As the sector-led body responsible for the vast majority of auditor appointments in local government bodies, our perspective is that we want to help fix the local audit system so that it is viable and robust for the future. In our view, it is helpful that Sir Tony has recognised that at present local government audit is under-resourced and under-valued, and is not having sufficient impact. We cannot resolve these problems single-handedly but by working with partners across the system we believe we can make an important contribution to helping to find the right solutions.

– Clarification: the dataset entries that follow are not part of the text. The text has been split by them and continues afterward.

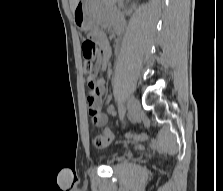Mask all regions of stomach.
Returning <instances> with one entry per match:
<instances>
[{"instance_id": "1", "label": "stomach", "mask_w": 223, "mask_h": 191, "mask_svg": "<svg viewBox=\"0 0 223 191\" xmlns=\"http://www.w3.org/2000/svg\"><path fill=\"white\" fill-rule=\"evenodd\" d=\"M89 4L90 0H79L73 12L75 24L81 31H89L93 26Z\"/></svg>"}]
</instances>
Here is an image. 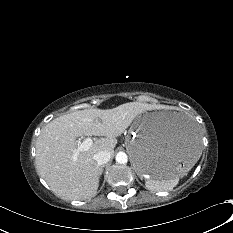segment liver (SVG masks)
<instances>
[{
    "label": "liver",
    "mask_w": 233,
    "mask_h": 233,
    "mask_svg": "<svg viewBox=\"0 0 233 233\" xmlns=\"http://www.w3.org/2000/svg\"><path fill=\"white\" fill-rule=\"evenodd\" d=\"M151 104L128 102L112 109H85L60 116L48 123L36 142V170L52 192L64 200H86L96 195L101 166L94 155L111 154L120 136L141 113L157 109ZM102 136L77 157V137Z\"/></svg>",
    "instance_id": "obj_1"
}]
</instances>
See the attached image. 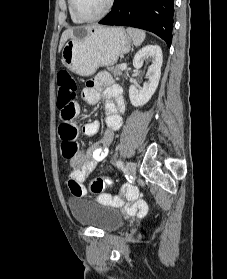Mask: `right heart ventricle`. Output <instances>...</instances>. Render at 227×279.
Returning <instances> with one entry per match:
<instances>
[{"instance_id":"right-heart-ventricle-1","label":"right heart ventricle","mask_w":227,"mask_h":279,"mask_svg":"<svg viewBox=\"0 0 227 279\" xmlns=\"http://www.w3.org/2000/svg\"><path fill=\"white\" fill-rule=\"evenodd\" d=\"M67 7H68V12H69V14H70L71 21H72L73 23H81V21L78 20V19L73 15V13H72L70 0H68Z\"/></svg>"}]
</instances>
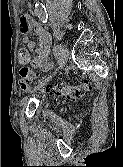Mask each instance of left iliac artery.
Returning a JSON list of instances; mask_svg holds the SVG:
<instances>
[{
    "instance_id": "44dca946",
    "label": "left iliac artery",
    "mask_w": 123,
    "mask_h": 167,
    "mask_svg": "<svg viewBox=\"0 0 123 167\" xmlns=\"http://www.w3.org/2000/svg\"><path fill=\"white\" fill-rule=\"evenodd\" d=\"M53 51H54L55 57H58L60 55L61 51H62V46L61 45L55 46Z\"/></svg>"
}]
</instances>
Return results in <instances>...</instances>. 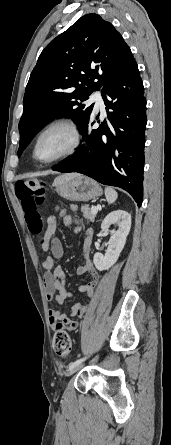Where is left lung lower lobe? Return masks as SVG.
I'll list each match as a JSON object with an SVG mask.
<instances>
[{
	"label": "left lung lower lobe",
	"instance_id": "0a47b994",
	"mask_svg": "<svg viewBox=\"0 0 171 445\" xmlns=\"http://www.w3.org/2000/svg\"><path fill=\"white\" fill-rule=\"evenodd\" d=\"M107 121L81 131L84 143L53 170L78 172L129 192L138 206L143 196L146 99L137 63L115 74L102 88Z\"/></svg>",
	"mask_w": 171,
	"mask_h": 445
}]
</instances>
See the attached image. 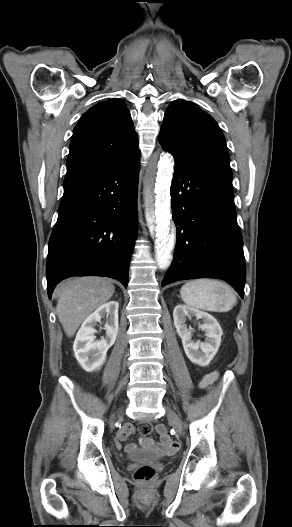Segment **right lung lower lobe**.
I'll use <instances>...</instances> for the list:
<instances>
[{
	"label": "right lung lower lobe",
	"mask_w": 292,
	"mask_h": 527,
	"mask_svg": "<svg viewBox=\"0 0 292 527\" xmlns=\"http://www.w3.org/2000/svg\"><path fill=\"white\" fill-rule=\"evenodd\" d=\"M140 154L110 165L67 169L46 265L51 298L70 276L97 275L128 284L137 233Z\"/></svg>",
	"instance_id": "1"
}]
</instances>
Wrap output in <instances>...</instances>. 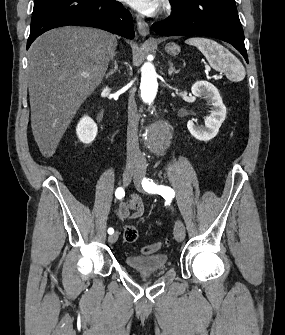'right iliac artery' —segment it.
I'll return each mask as SVG.
<instances>
[{"label":"right iliac artery","mask_w":285,"mask_h":335,"mask_svg":"<svg viewBox=\"0 0 285 335\" xmlns=\"http://www.w3.org/2000/svg\"><path fill=\"white\" fill-rule=\"evenodd\" d=\"M115 196L117 199H122L125 196V191L122 187H119L116 189L115 191ZM108 233L109 234H113L114 233V229L113 228H109L108 229Z\"/></svg>","instance_id":"obj_1"}]
</instances>
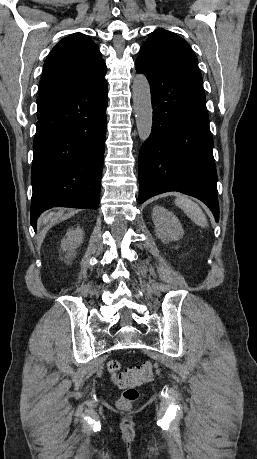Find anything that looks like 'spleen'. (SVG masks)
Masks as SVG:
<instances>
[{
    "instance_id": "spleen-1",
    "label": "spleen",
    "mask_w": 257,
    "mask_h": 459,
    "mask_svg": "<svg viewBox=\"0 0 257 459\" xmlns=\"http://www.w3.org/2000/svg\"><path fill=\"white\" fill-rule=\"evenodd\" d=\"M175 204L181 208L196 225L202 228L208 226V221L203 210L188 196L178 195L175 199Z\"/></svg>"
}]
</instances>
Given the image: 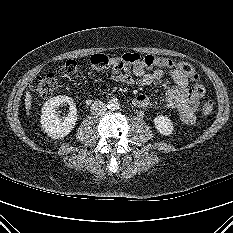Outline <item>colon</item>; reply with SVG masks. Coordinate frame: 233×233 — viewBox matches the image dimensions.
Here are the masks:
<instances>
[{"label":"colon","instance_id":"colon-1","mask_svg":"<svg viewBox=\"0 0 233 233\" xmlns=\"http://www.w3.org/2000/svg\"><path fill=\"white\" fill-rule=\"evenodd\" d=\"M113 63L119 64H141L147 68L169 67L175 68L186 74L193 81V92L199 97L205 95V87L199 80L195 69L186 62L174 61L169 58L156 57L154 55H140L138 53H124L121 55H108L105 53L95 54L90 59L92 69H102L111 66ZM79 74L78 64L75 60H68L58 68L57 74H46L34 78L30 84L31 89L40 97L52 96L60 87L63 78L75 79ZM213 111L211 102L204 103L202 112L209 116Z\"/></svg>","mask_w":233,"mask_h":233}]
</instances>
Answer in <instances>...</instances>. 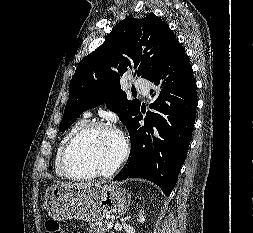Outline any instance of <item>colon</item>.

A number of Sir Tony’s recommendations mirror our own response to his call for evidence. We are encouraged that he:
- Endorses the need for clear system leadership to help resolve and mitigate the current framework’s fragmentation and complexity, and to clarify and assign responsibility for ongoing issues, such as appropriate regulation, and for planning and developing improvements to the system going forward;
- Recognises that bringing the statutory publishing date forward to 31 July is not sustainable and that audit timetables need to be considered holistically across the public sector;
- Acknowledges that the local public audit market is itself fragile, vulnerable and lacking resilience as a result of the limited number of suppliers and the wider pressures on those firms, and that further investment in public audit is needed to ensure that there are sufficient auditors with the appropriate knowledge and skills to deliver the audit service that public bodies and the public at large have the right to expect;
- Recognises that current fee levels are low compared to other sectors (driven down by suppliers bidding keenly to win contracts in the very different audit environment in 2017);
- Welcomes the NAO’s new Code of Audit Practice and the greater and more informative insights which the new VFM arrangements commentary has the potential to provide;
- Recognises the limitations which the Appointing Person Regulations place on fee setting arrangements;
- Calls for improvement in the clarity and relevance of local audit reporting; and
- Recognises the importance of strengthening capacity and skills in depth throughout the financial reporting supply chain.

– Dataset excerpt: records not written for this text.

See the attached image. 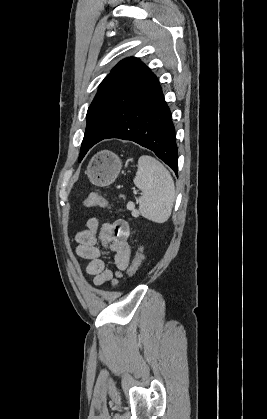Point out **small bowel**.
Here are the masks:
<instances>
[{"instance_id":"obj_1","label":"small bowel","mask_w":267,"mask_h":419,"mask_svg":"<svg viewBox=\"0 0 267 419\" xmlns=\"http://www.w3.org/2000/svg\"><path fill=\"white\" fill-rule=\"evenodd\" d=\"M129 234V225L123 219L99 225L94 217L87 221V228L77 234L76 254L89 261L85 272L93 276L95 286L115 285L128 267L131 255ZM106 252L112 253V268L103 258Z\"/></svg>"}]
</instances>
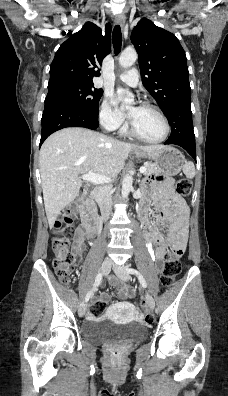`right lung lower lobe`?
Listing matches in <instances>:
<instances>
[{"label":"right lung lower lobe","mask_w":228,"mask_h":396,"mask_svg":"<svg viewBox=\"0 0 228 396\" xmlns=\"http://www.w3.org/2000/svg\"><path fill=\"white\" fill-rule=\"evenodd\" d=\"M40 146L45 139L57 130L66 127L96 129L99 126L98 114L85 111L63 99L45 100L42 115Z\"/></svg>","instance_id":"98d812e1"}]
</instances>
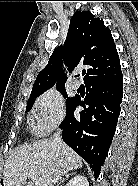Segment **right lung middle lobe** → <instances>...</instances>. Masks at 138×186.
I'll return each mask as SVG.
<instances>
[{"mask_svg":"<svg viewBox=\"0 0 138 186\" xmlns=\"http://www.w3.org/2000/svg\"><path fill=\"white\" fill-rule=\"evenodd\" d=\"M57 89H58V91H59L65 98H67V100H66V109H67V108L72 104V102L74 101L75 97H73V98H68L64 86H63V87H58ZM42 93H43V92H41V93H35V94H31V95H30V98H29V100H28V102H27L26 111H28V110L31 109L32 104H33L35 98H37V97H38L40 94H42Z\"/></svg>","mask_w":138,"mask_h":186,"instance_id":"obj_1","label":"right lung middle lobe"}]
</instances>
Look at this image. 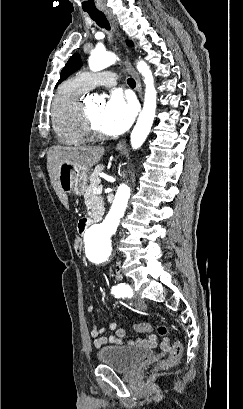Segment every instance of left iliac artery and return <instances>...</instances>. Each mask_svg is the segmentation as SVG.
I'll use <instances>...</instances> for the list:
<instances>
[{
  "instance_id": "left-iliac-artery-1",
  "label": "left iliac artery",
  "mask_w": 243,
  "mask_h": 409,
  "mask_svg": "<svg viewBox=\"0 0 243 409\" xmlns=\"http://www.w3.org/2000/svg\"><path fill=\"white\" fill-rule=\"evenodd\" d=\"M112 294L117 298L126 296L130 297L132 295V290L129 286L122 283L112 287Z\"/></svg>"
}]
</instances>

Perhaps inevitably in a long report that tackles such a complex range of problems, PSAA has a different perspective in some areas. In terms of our role, we provide robust challenge to all fee variation proposals, considering each one in line with our responsibilities. Our website also sets out our methodology for monitoring contracts, overseeing independence matters and dealing with complaints. Our annual report on professional standards, contractual requirements and relationship management and on overall audit quality will be published later in the year, following the results of the 2018/19 professional regulatory audit reviews which are currently awaited.
Sir Tony’s central recommendation is the creation of the Office of Local Audit Regulation (OLAR) that brings together within a single entity a wide range of functions. These include procurement, regulation and the new system leader role. Whilst we can understand some of the arguments for a structural reorganisation, we are apprehensive about the time which it may take to legislate and bring a new body fully on stream. In our view part of the work to test this proposal must be to confirm whether it can be delivered as a timely response to the current urgent challenges.

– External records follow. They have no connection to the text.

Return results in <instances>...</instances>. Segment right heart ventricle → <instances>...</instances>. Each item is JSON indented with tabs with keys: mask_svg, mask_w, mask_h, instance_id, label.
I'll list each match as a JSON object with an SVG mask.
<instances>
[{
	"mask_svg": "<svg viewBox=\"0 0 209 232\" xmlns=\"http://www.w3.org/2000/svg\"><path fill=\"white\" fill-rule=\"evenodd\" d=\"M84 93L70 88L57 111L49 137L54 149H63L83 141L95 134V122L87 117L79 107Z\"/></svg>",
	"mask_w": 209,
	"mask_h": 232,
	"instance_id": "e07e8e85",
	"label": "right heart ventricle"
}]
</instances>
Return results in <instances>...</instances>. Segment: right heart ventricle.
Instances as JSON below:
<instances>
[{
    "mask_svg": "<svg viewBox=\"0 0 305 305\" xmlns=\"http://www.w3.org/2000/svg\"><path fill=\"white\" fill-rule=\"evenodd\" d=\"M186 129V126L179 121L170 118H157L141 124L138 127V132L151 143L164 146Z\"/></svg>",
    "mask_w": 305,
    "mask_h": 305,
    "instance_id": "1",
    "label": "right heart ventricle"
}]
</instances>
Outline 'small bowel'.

The Redmond Report focuses on the bodies covered by the local government accounting code, but some of OLAR’s proposed duties would also logically cover audit in the NHS. It will therefore be crucial for the Government’s response to clarify how OLAR would relate to local audit in the NHS, and with the awaited responses to the Kingman, Competition and Markets Authority and Brydon Reports.
Sir Tony has called for increased audit fees as the first step to achieving sustainable local audit. To an extent additional fees are generated through PSAA’s fee variations process though we acknowledge that the system for claiming and approving variations takes time and makes demands on both auditors and audited bodies. In part this is a reflection of the requirements of the relevant regulations. However, it also reflects the fact that the system was designed when fees were higher, the market was more stable, and fee variation claims were far less common. We have recently completed a project evaluating ways to evolve the fee variation process to make it more straightforward for all parties, and aim to publish proposals for consultation in the near future.
To achieve audit sustainability in the long term there also needs to be a consensus about where the additional resources will come from, and how more money in the system will enrich the value that audit adds by attracting and developing skilled people. We also need to address the challenge of ensuring that audit is more highly valued by local bodies – hopefully the new Audit Code, and in particular the new VFM arrangements commentary, will be a major step in the right direction.
Sir Tony has emphasised that not everything in his report requires legislation. PSAA is keen to continue to work with others in the sector on developing solutions and resolving some of the urgent challenges highlighted so that progress can be made as rapidly as possible. PSAA has already published reports with detailed evidence of the fragility of the audit supply market and continues to regard this as the critical risk to be addressed.
Report: Independent review of the sustainability of the local government audit market
We look forward to continuing to hear the views of audited bodies and to ensuring that your frontline experiences are given appropriate weight in the work to develop a more stable local audit system.